Para não “arruinar o Natal”, Trump adia aplicação de taxas aos produtos chineses

Trump anunciou o adiamento de tarifas para alguns produtos chineses para dezembro, depois de inicialmente previstas para setembro. Equipa aconselhou presidente a fazê-lo para "não arruinar o Natal".

MICHAEL REYNOLDS/EPA

Numa tentativa de impedir que Donald Trump avançasse com tarifas sobre alguns produtos chineses, os conselheiros para o Comércio Externo apelaram ao espírito natalício do Presidente dos Estados Unidos da América, segundo relata a CNN. O apelo terá funcionado: o governo anunciou o adiamento das tarifas para meados de dezembro.

A equipa do presidente fez o aviso durante uma reunião na semana passada: as taxas adicionais poderiam “arruinar o Natal”, segundo relataram fontes próximas do processo. O alerta veio na sequência da pressão que as grandes cadeias de distribuição estão a fazer para impedir uma medida que pode, muito provavelmente, provocar o aumento do preço de produtos de consumo bastante populares.

Assim, o governo norte-americano decidiu adiar para dezembro as taxas alfandegárias de 10% para alguns produtos chineses (incluindo telemóveis, computadores portáteis ou consolas para jogos), as quais estavam previstas para o início de setembro.
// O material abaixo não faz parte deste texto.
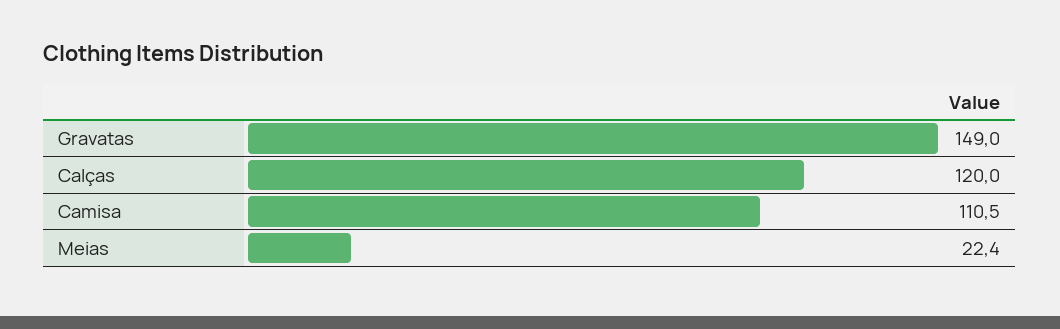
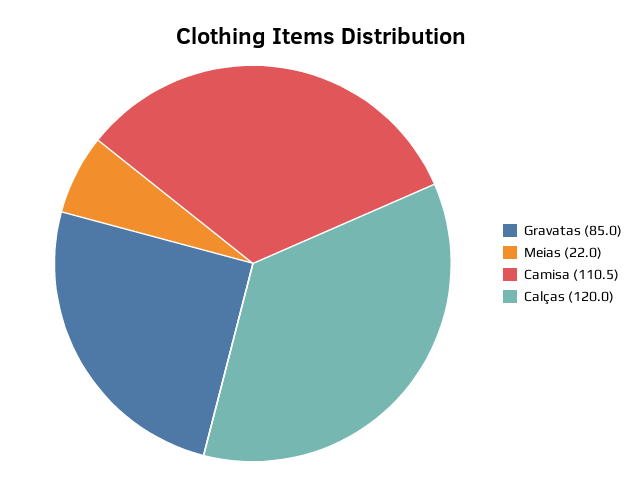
  {
-   "Gravatas": 149,
+   "Gravatas": 85,
    "Calças": 120,
    "Camisa": 110.5,
-   "Meias": 22.4
+   "Meias": 22
  }

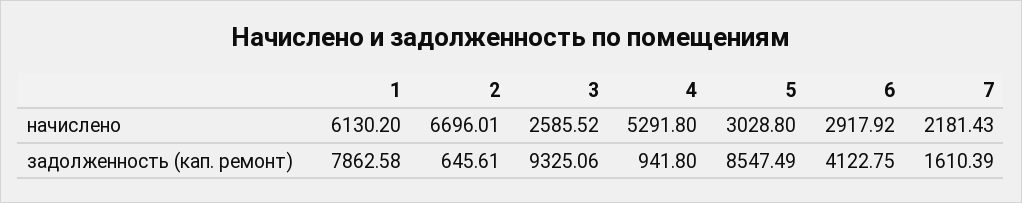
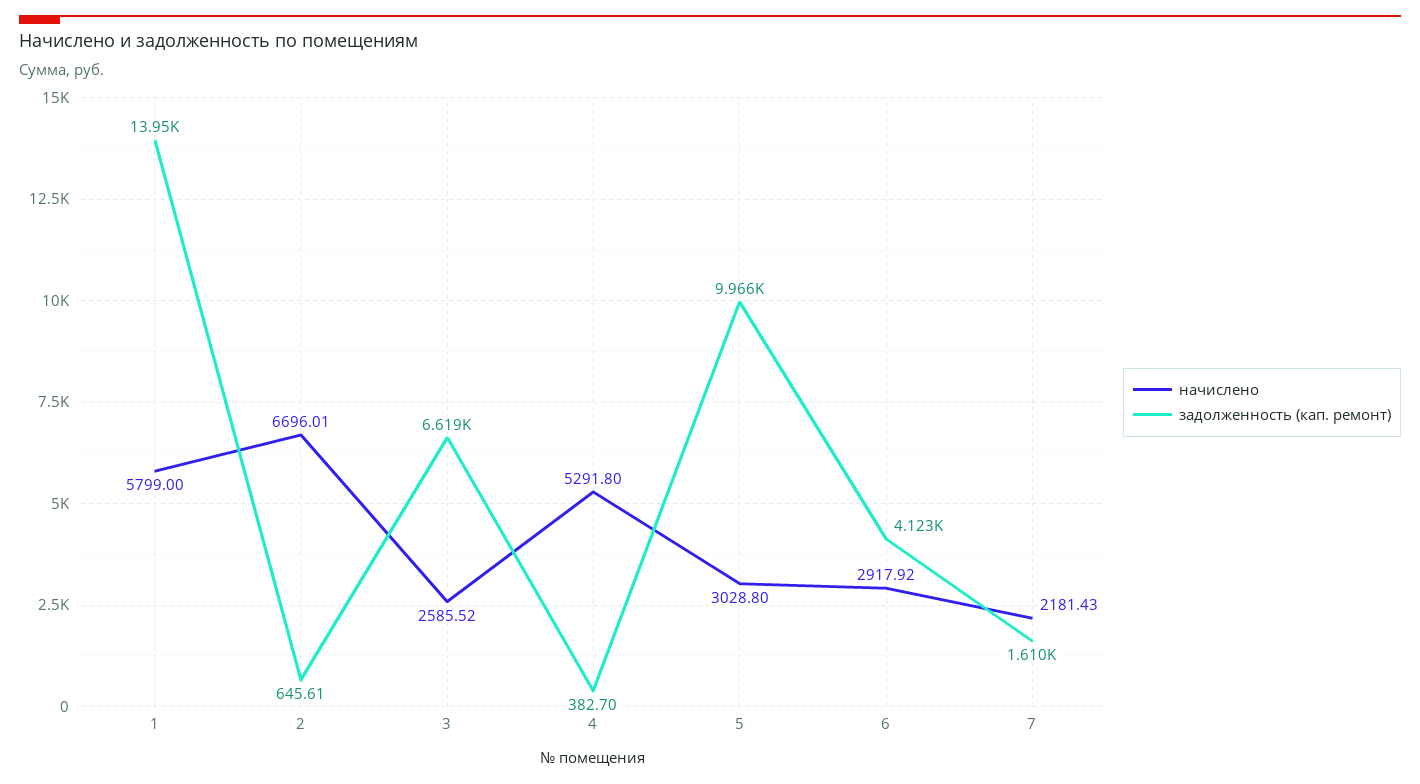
  {
    "начислено": {
-     "1": 6130.2,
+     "1": 5799,
      "2": 6696.01,
      "3": 2585.52,
      "4": 5291.8,
      "5": 3028.8,
      "6": 2917.92,
      "7": 2181.43
    },
    "задолженность (кап. ремонт)": {
-     "1": 7862.58,
+     "1": 13950,
      "2": 645.61,
-     "3": 9325.06,
+     "3": 6619,
-     "4": 941.8,
+     "4": 382.7,
-     "5": 8547.49,
+     "5": 9966,
      "6": 4122.75,
      "7": 1610.39
    }
  }

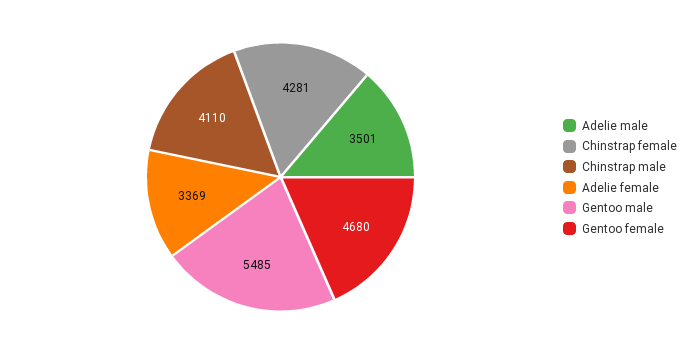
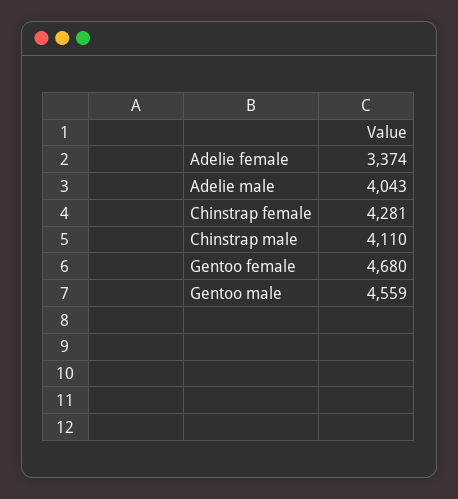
  {
-   "Adelie male": 3501,
+   "Adelie male": 4043,
    "Chinstrap female": 4281,
    "Chinstrap male": 4110,
-   "Adelie female": 3369,
+   "Adelie female": 3374,
-   "Gentoo male": 5485,
+   "Gentoo male": 4559,
    "Gentoo female": 4680
  }

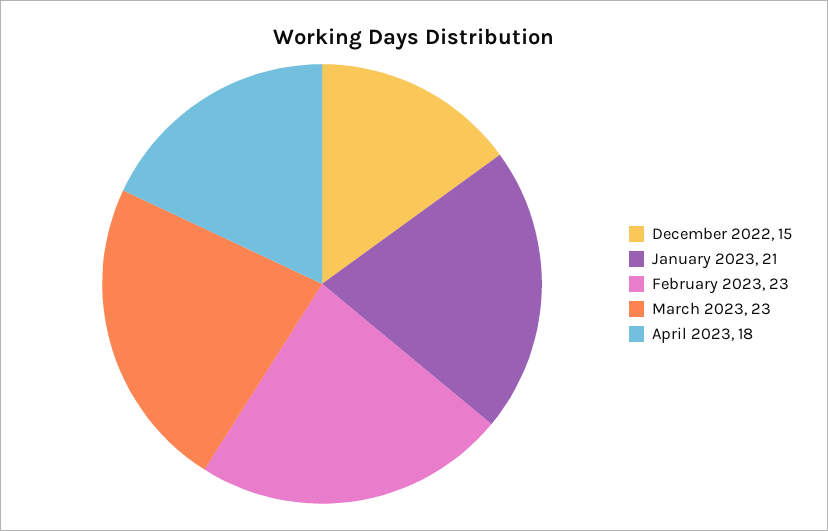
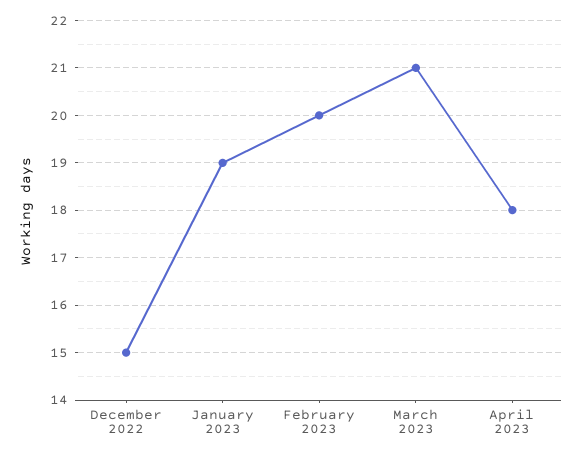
  {
    "December 2022": 15,
-   "January 2023": 21,
+   "January 2023": 19,
-   "February 2023": 23,
+   "February 2023": 20,
-   "March 2023": 23,
+   "March 2023": 21,
    "April 2023": 18
  }

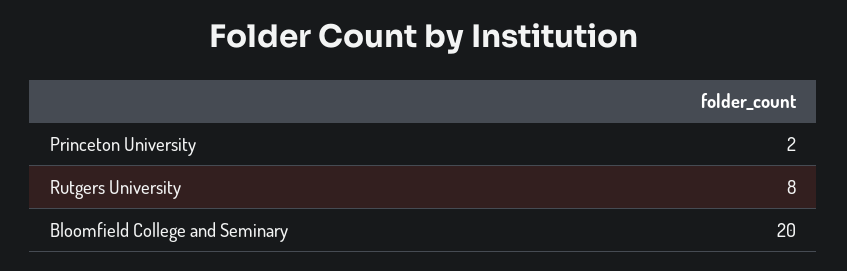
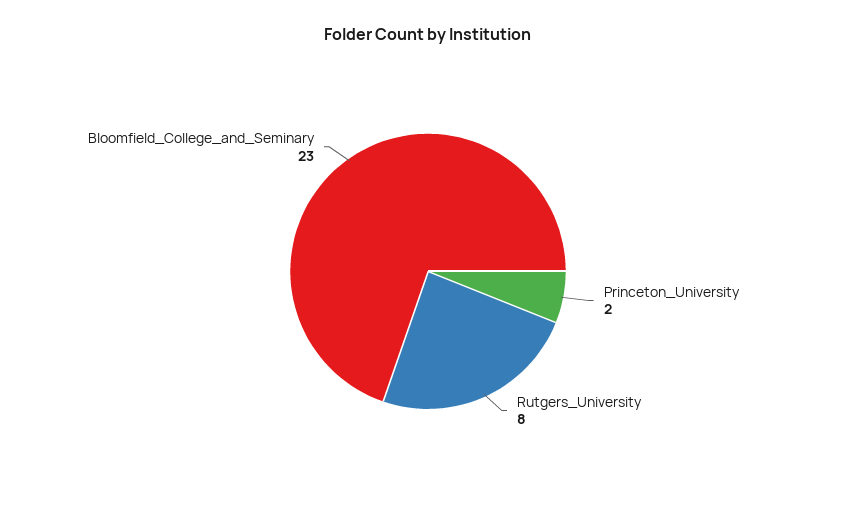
  {
    "Princeton University": 2,
    "Rutgers University": 8,
-   "Bloomfield College and Seminary": 20
+   "Bloomfield College and Seminary": 23
  }

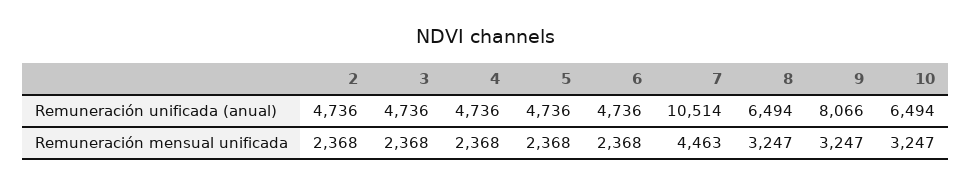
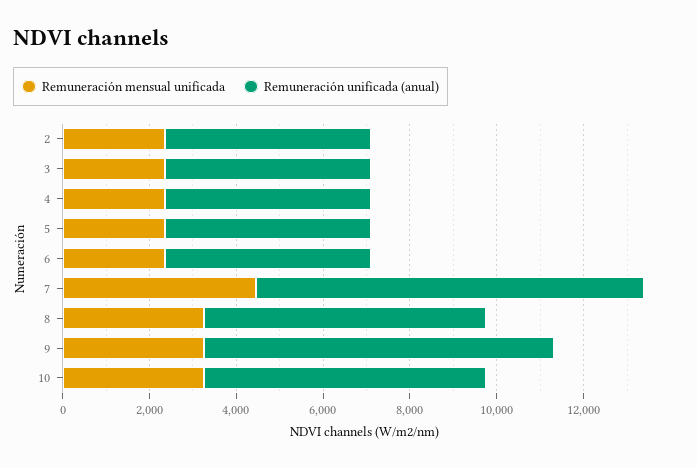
  {
    "Remuneración unificada (anual)": {
      "2": 4736,
      "3": 4736,
      "4": 4736,
      "5": 4736,
      "6": 4736,
-     "7": 10514,
+     "7": 9000,
      "8": 6494,
      "9": 8066,
      "10": 6494
    },
    "Remuneración mensual unificada": {
      "2": 2368,
      "3": 2368,
      "4": 2368,
      "5": 2368,
      "6": 2368,
      "7": 4463,
      "8": 3247,
      "9": 3247,
      "10": 3247
    }
  }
Segundo a CNN, Trump e os seus conselheiros estão ativamente a tentar evitar que as “ansiedades económicas” cheguem aos norte-americanos antes das próximas eleições presidenciais.

Por outro lado, neste domingo Donald Trump voltou a deixar um aviso à China sobre a sua ação em Hong Kong. O Presidente dos EUA afirmou que uma repressão dos protestos em Hong Kong semelhante ao massacre na praça de Tiananmen, em 1989, poderia prejudicar as negociações sobre um acordo comercial. “Acho que seria muito difícil chegar a um acordo se houver violência, (…) se for outra Praça Tiananmen”, disse o presidente norte-americano aos jornalistas, em Nova Jersey. “Acho que seria muito difícil se houvesse violência”, reforçou. Estas declarações chegaram no mesmo dia em que o seu principal conselheiro económico, Larry Kudlow, afirmou que Washington e Pequim estão a tentar retomar as negociações de maneira a pôr fim à guerra comercial entre os dois países.